Task item: Some lines below hold "developing". Pick them out and copy them.

Saved entries:
__________

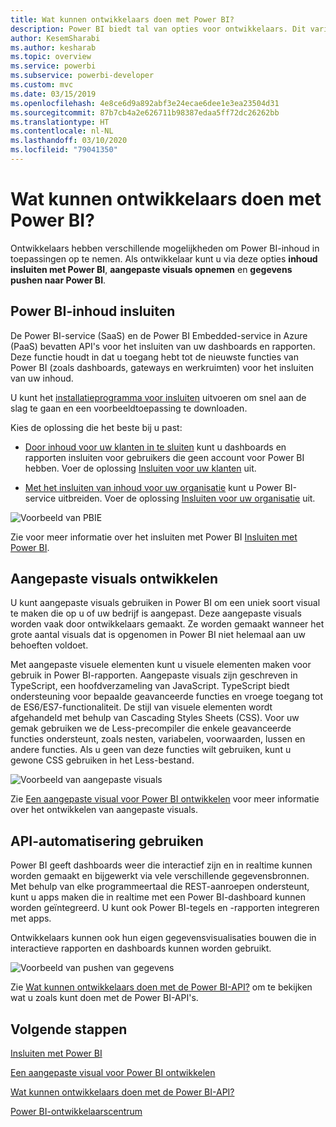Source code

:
 ```yaml
---
title: Wat kunnen ontwikkelaars doen met Power BI?
description: Power BI biedt tal van opties voor ontwikkelaars. Dit varieert van het insluiten van items tot aangepaste visuals en het streamen van gegevenssets.
author: KesemSharabi
ms.author: kesharab
ms.topic: overview
ms.service: powerbi
ms.subservice: powerbi-developer
ms.custom: mvc
ms.date: 03/15/2019
ms.openlocfilehash: 4e8ce6d9a892abf3e24ecae6dee1e3ea23504d31
ms.sourcegitcommit: 87b7cb4a2e626711b98387edaa5ff72dc26262bb
ms.translationtype: HT
ms.contentlocale: nl-NL
ms.lasthandoff: 03/10/2020
ms.locfileid: "79041350"
---
```

# <a name="what-can-developers-do-with-power-bi"></a>Wat kunnen ontwikkelaars doen met Power BI?

Ontwikkelaars hebben verschillende mogelijkheden om Power BI-inhoud in toepassingen op te nemen. Als ontwikkelaar kunt u via deze opties **inhoud insluiten met Power BI**, **aangepaste visuals opnemen** en **gegevens pushen naar Power BI**.

## <a name="embedding-power-bi-content"></a>Power BI-inhoud insluiten

De Power BI-service (SaaS) en de Power BI Embedded-service in Azure (PaaS) bevatten API's voor het insluiten van uw dashboards en rapporten. Deze functie houdt in dat u toegang hebt tot de nieuwste functies van Power BI (zoals dashboards, gateways en werkruimten) voor het insluiten van uw inhoud.

U kunt het [installatieprogramma voor insluiten](https://aka.ms/embedsetup) uitvoeren om snel aan de slag te gaan en een voorbeeldtoepassing te downloaden.

Kies de oplossing die het beste bij u past:

* [Door inhoud voor uw klanten in te sluiten](embedding.md#embedding-for-your-customers) kunt u dashboards en rapporten insluiten voor gebruikers die geen account voor Power BI hebben. Voer de oplossing [Insluiten voor uw klanten](https://aka.ms/embedsetup/AppOwnsData) uit.

* [Met het insluiten van inhoud voor uw organisatie](embedding.md#embedding-for-your-organization) kunt u Power BI-service uitbreiden. Voer de oplossing [Insluiten voor uw organisatie](https://aka.ms/embedsetup/UserOwnsData) uit.

![Voorbeeld van PBIE](media/what-can-you-do/what-can-you-do-02.png)

Zie voor meer informatie over het insluiten met Power BI [Insluiten met Power BI](embedding.md).

## <a name="developing-custom-visuals"></a>Aangepaste visuals ontwikkelen

U kunt aangepaste visuals gebruiken in Power BI om een uniek soort visual te maken die op u of uw bedrijf is aangepast. Deze aangepaste visuals worden vaak door ontwikkelaars gemaakt. Ze worden gemaakt wanneer het grote aantal visuals dat is opgenomen in Power BI niet helemaal aan uw behoeften voldoet.

Met aangepaste visuele elementen kunt u visuele elementen maken voor gebruik in Power BI-rapporten. Aangepaste visuals zijn geschreven in TypeScript, een hoofdverzameling van JavaScript. TypeScript biedt ondersteuning voor bepaalde geavanceerde functies en vroege toegang tot de ES6/ES7-functionaliteit. De stijl van visuele elementen wordt afgehandeld met behulp van Cascading Styles Sheets (CSS). Voor uw gemak gebruiken we de Less-precompiler die enkele geavanceerde functies ondersteunt, zoals nesten, variabelen, voorwaarden, lussen en andere functies. Als u geen van deze functies wilt gebruiken, kunt u gewone CSS gebruiken in het Less-bestand.

![Voorbeeld van aangepaste visuals](media/what-can-you-do/powerbi-custom-visual-store.png)

Zie [Een aangepaste visual voor Power BI ontwikkelen](visuals/custom-visual-develop-tutorial.md) voor meer informatie over het ontwikkelen van aangepaste visuals.

## <a name="using-api-automation"></a>API-automatisering gebruiken

Power BI geeft dashboards weer die interactief zijn en in realtime kunnen worden gemaakt en bijgewerkt via vele verschillende gegevensbronnen. Met behulp van elke programmeertaal die REST-aanroepen ondersteunt, kunt u apps maken die in realtime met een Power BI-dashboard kunnen worden geïntegreerd. U kunt ook Power BI-tegels en -rapporten integreren met apps.

Ontwikkelaars kunnen ook hun eigen gegevensvisualisaties bouwen die in interactieve rapporten en dashboards kunnen worden gebruikt.

![Voorbeeld van pushen van gegevens](media/what-can-you-do/powerbi-push-data.png)

Zie [Wat kunnen ontwikkelaars doen met de Power BI-API?](automation/overview-of-power-bi-rest-api.md) om te bekijken wat u zoals kunt doen met de Power BI-API's.

## <a name="next-steps"></a>Volgende stappen

[Insluiten met Power BI](embedding.md)  

[Een aangepaste visual voor Power BI ontwikkelen](https://microsoft.github.io/PowerBI-visuals/docs/step-by-step-lab/developing-a-power-bi-custom-visual/)

[Wat kunnen ontwikkelaars doen met de Power BI-API?](automation/overview-of-power-bi-rest-api.md)

[Power BI-ontwikkelaarscentrum](https://powerbi.microsoft.com/developers/)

__________

Your solution:
## <a name="developing-custom-visuals"></a>Aangepaste visuals ontwikkelen
[Een aangepaste visual voor Power BI ontwikkelen](https://microsoft.github.io/PowerBI-visuals/docs/step-by-step-lab/developing-a-power-bi-custom-visual/)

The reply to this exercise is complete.